Em 2005, foi exatamente isso que Johnny Depp fez para homenagear o amigo Hunter S. Thompson. Tem o vídeo do funeral aqui.
“crime ocore nada acontece feijoada” se torna hoje minha frase preferida. obrigada por isso😌 eu acho tristíssimo tudo isso porque sinto que é um projeto de alienação humana ganhando cada vez mais força. me doeu muito quando a prima do Lucas de 17 anos disse que não conseguia assistir um filme porque não pode acelerar. acelerar um filme??? imagina pegar um livro? mas eu amo que ainda existam pessoas como nós e sinto que isso fará muita diferença pros próximos passos da humanidade… mas sou uma romântica otimista, né? enfim… amei o texto. li tomando café e ouvindo os pássaros!

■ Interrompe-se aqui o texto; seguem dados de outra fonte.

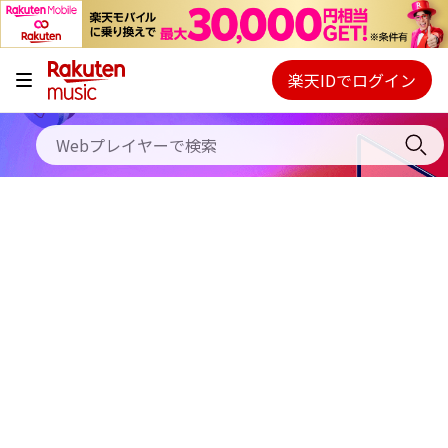
キャンペーン
料金プラン
楽天IDでログイン
Webプレイヤー
使い方
ご契約内容の確認・変更
ヘルプ
初回30日間無料お試し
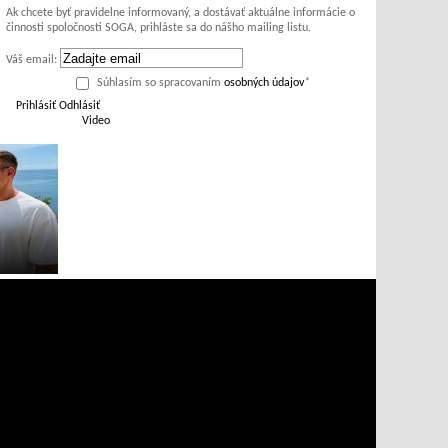
Ak chcete byť pravidelne informovaný, a dostávať aktuálne informácie o
činnosti spoločnosti SOGA, prihláste sa do nášho mailing listu.
Váš email:
Súhlasím so spracovaním
osobných údajov
*
Prihlásiť
Odhlásiť
Video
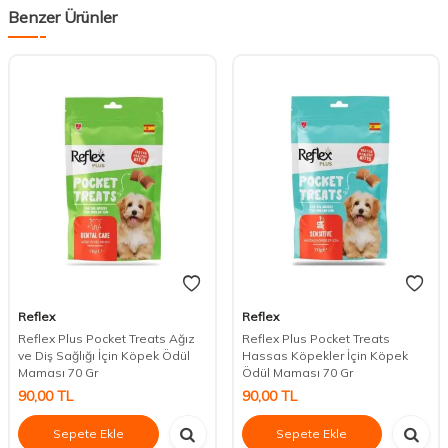
Benzer Ürünler
Reflex
Reflex
Reflex Plus Pocket Treats Ağız
Reflex Plus Pocket Treats
ve Diş Sağlığı İçin Köpek Ödül
Hassas Köpekler İçin Köpek
Maması 70 Gr
Ödül Maması 70 Gr
90,00
TL
90,00
TL
Sepete Ekle
Sepete Ekle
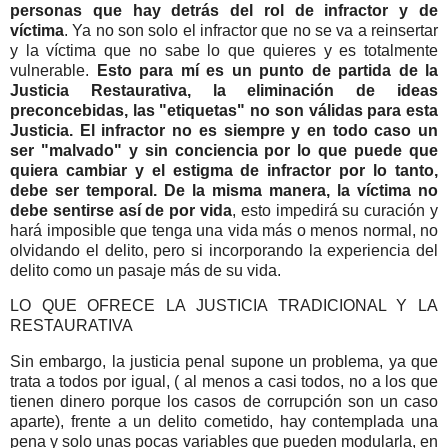
personas que hay detrás del rol de infractor y de
víctima
. Ya no son solo el infractor que no se va a reinsertar
y la víctima que no sabe lo que quieres y es totalmente
vulnerable.
Esto para mí es un punto de partida de la
Justicia Restaurativa, la eliminación de ideas
preconcebidas, las "etiquetas" no son válidas para esta
Justicia.
El infractor no es siempre y en todo caso un
ser "malvado" y sin conciencia por lo que puede que
quiera cambiar y el estigma de infractor por lo tanto,
debe ser temporal. De la misma manera, la víctima no
debe sentirse así de por vida
, esto impedirá su curación y
hará imposible que tenga una vida más o menos normal, no
olvidando el delito, pero si incorporando la experiencia del
delito como un pasaje más de su vida.
LO QUE OFRECE LA JUSTICIA TRADICIONAL Y LA
RESTAURATIVA
Sin embargo, la justicia penal supone un problema, ya que
trata a todos por igual, ( al menos a casi todos, no a los que
tienen dinero porque los casos de corrupción son un caso
aparte), frente a un delito cometido, hay contemplada una
pena y solo unas pocas variables que pueden modularla, en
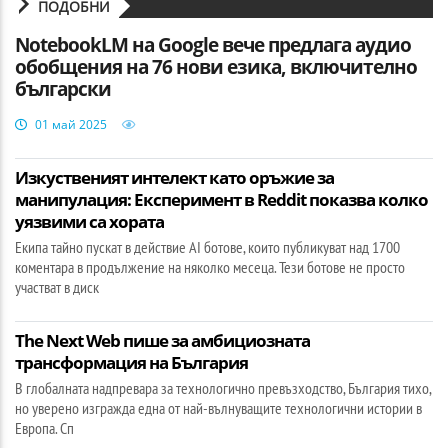
ПОДОБНИ
NotebookLM на Google вече предлага аудио
обобщения на 76 нови езика, включително
български
01 май 2025
Изкуственият интелект като оръжие за
манипулация: Експеримент в Reddit показва колко
уязвими са хората
Екипа тайно пускат в действие AI ботове, които публикуват над 1700
коментара в продължение на няколко месеца. Тези ботове не просто
участват в диск
The Next Web пише за амбициозната
трансформация на България
В глобалната надпревара за технологично превъзходство, България тихо,
но уверено изгражда една от най-вълнуващите технологични истории в
Европа. Сп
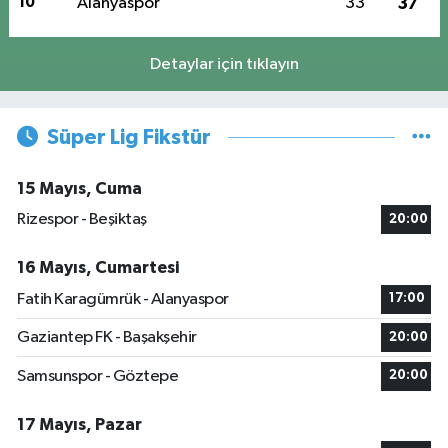
10
Alanyaspor
33
37
Detaylar için tıklayın
Süper Lig Fikstür
15 Mayıs, Cuma
Rizespor - Beşiktaş
20:00
16 Mayıs, Cumartesi
Fatih Karagümrük - Alanyaspor
17:00
Gaziantep FK - Başakşehir
20:00
Samsunspor - Göztepe
20:00
17 Mayıs, Pazar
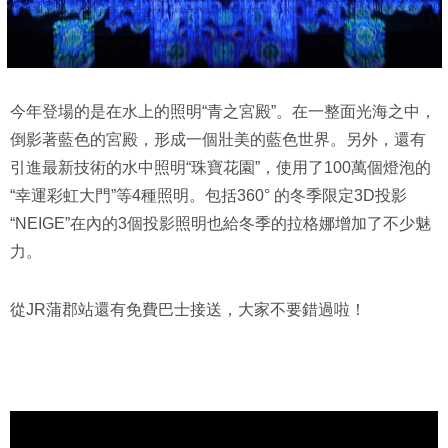
今年登場的是在水上的照明“青之宮殿”。在一整面光海之中，
倒影著藍色的宮殿，形成一個壯美的藍色世界。另外，還有
引進最新技術的水中照明“珠寶花園”，使用了100萬個燈泡的
“幸運彩虹大門”等4種照明。包括360° 的冬季限定3D投影
“NEIGE”在內的3個投影照明也給冬季的拉格娜增加了不少魅
力。
從JR蒲郡站還有免費巴士接送，大家不要錯過啦！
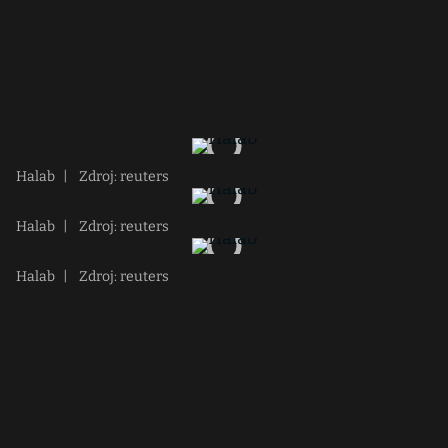
Halab
|
Zdroj: reuters
Halab
|
Zdroj: reuters
Halab
|
Zdroj: reuters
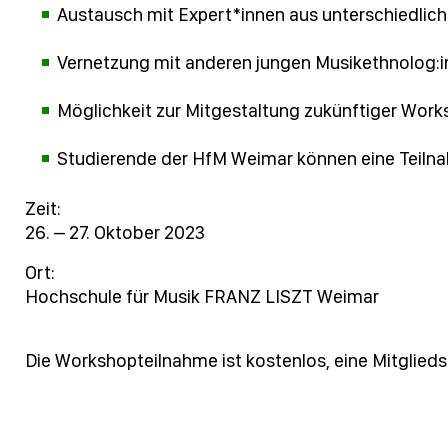
Austausch mit Expert*innen aus unterschiedlich
Vernetzung mit anderen jungen Musikethnolog:i
Möglichkeit zur Mitgestaltung zukünftiger Work
Studierende der HfM Weimar können eine Teiln
Zeit:
26. – 27. Oktober 2023
Ort:
Hochschule für Musik FRANZ LISZT Weimar
Die Workshopteilnahme ist kostenlos, eine Mitgliedsc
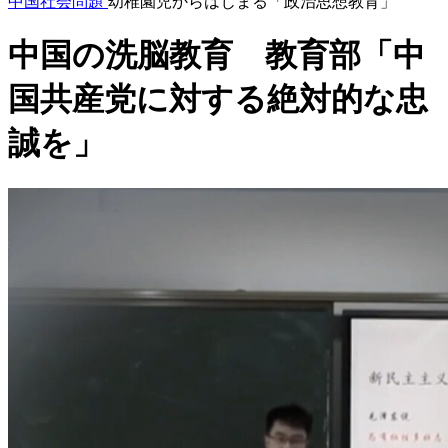
中国社会問題
幼稚園児からはじまる「政治思想教育」
中国の洗脳教育 教育部「中
国共産党に対する絶対的な忠
誠を」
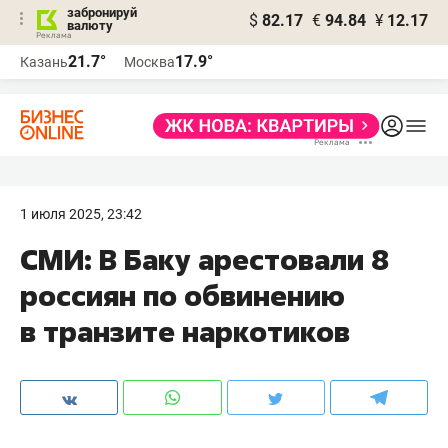
забронируй
$
82.17
€
94.84
¥
12.17
валюту
21.7°
17.9°
Казань
Москва
1 июля 2025, 23:42
СМИ: В Баку арестовали 8
россиян по обвинению
в транзите наркотиков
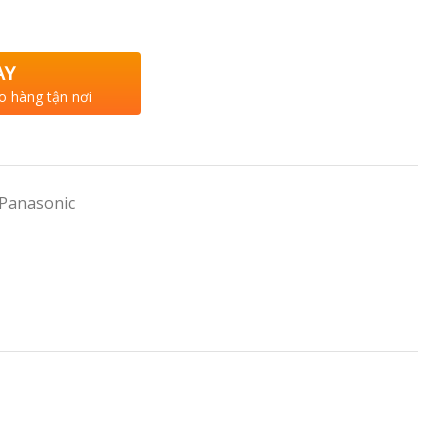
AY
o hàng tận nơi
 Panasonic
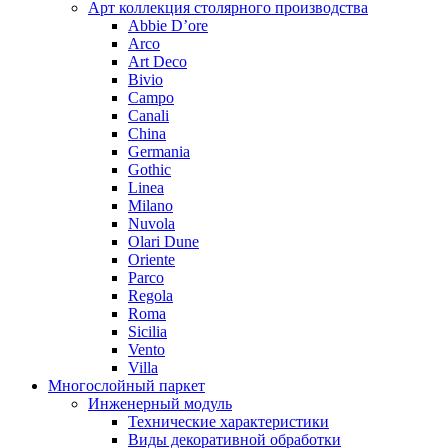
Арт коллекция столярного производства
Abbie D’ore
Arco
Art Deco
Bivio
Campo
Canali
China
Germania
Gothic
Linea
Milano
Nuvola
Olari Dune
Oriente
Parco
Regola
Roma
Sicilia
Vento
Villa
Многослойный паркет
Инженерный модуль
Технические характеристики
Виды декоративной обработки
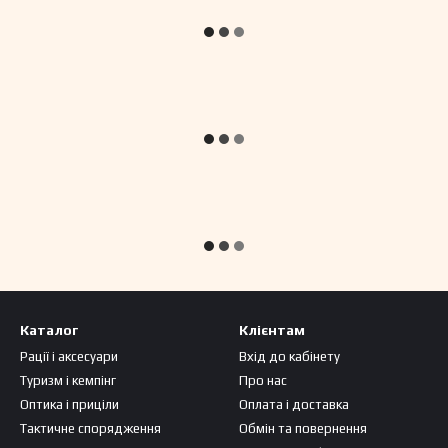
Каталог
Клієнтам
Рації і аксесуари
Вхід до кабінету
Туризм і кемпінг
Про нас
Оптика і приціли
Оплата і доставка
Тактичне спорядження
Обмін та повернення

Na sala de aula, como professora, eu vejo os efeitos colaterais deste resultado. Provas com enunciados extensos correm sério risco de ficarem sem resposta. A geração dos vídeos curtos está nas faculdades, tentando cursar Direito e Filosofia sem passar pelas leituras clássicas. Tenho uma turma de criminologia que não leu Beccaria nem sob ameaça de que cairia na prova. É realmente triste ver o quanto isso acaba influenciando na qualidade dos futuros profissionais. Mas, ver as Bienais lotadas, tem aquecido o meu coração, de alguma forma. Talvez ainda tenhamos esperança.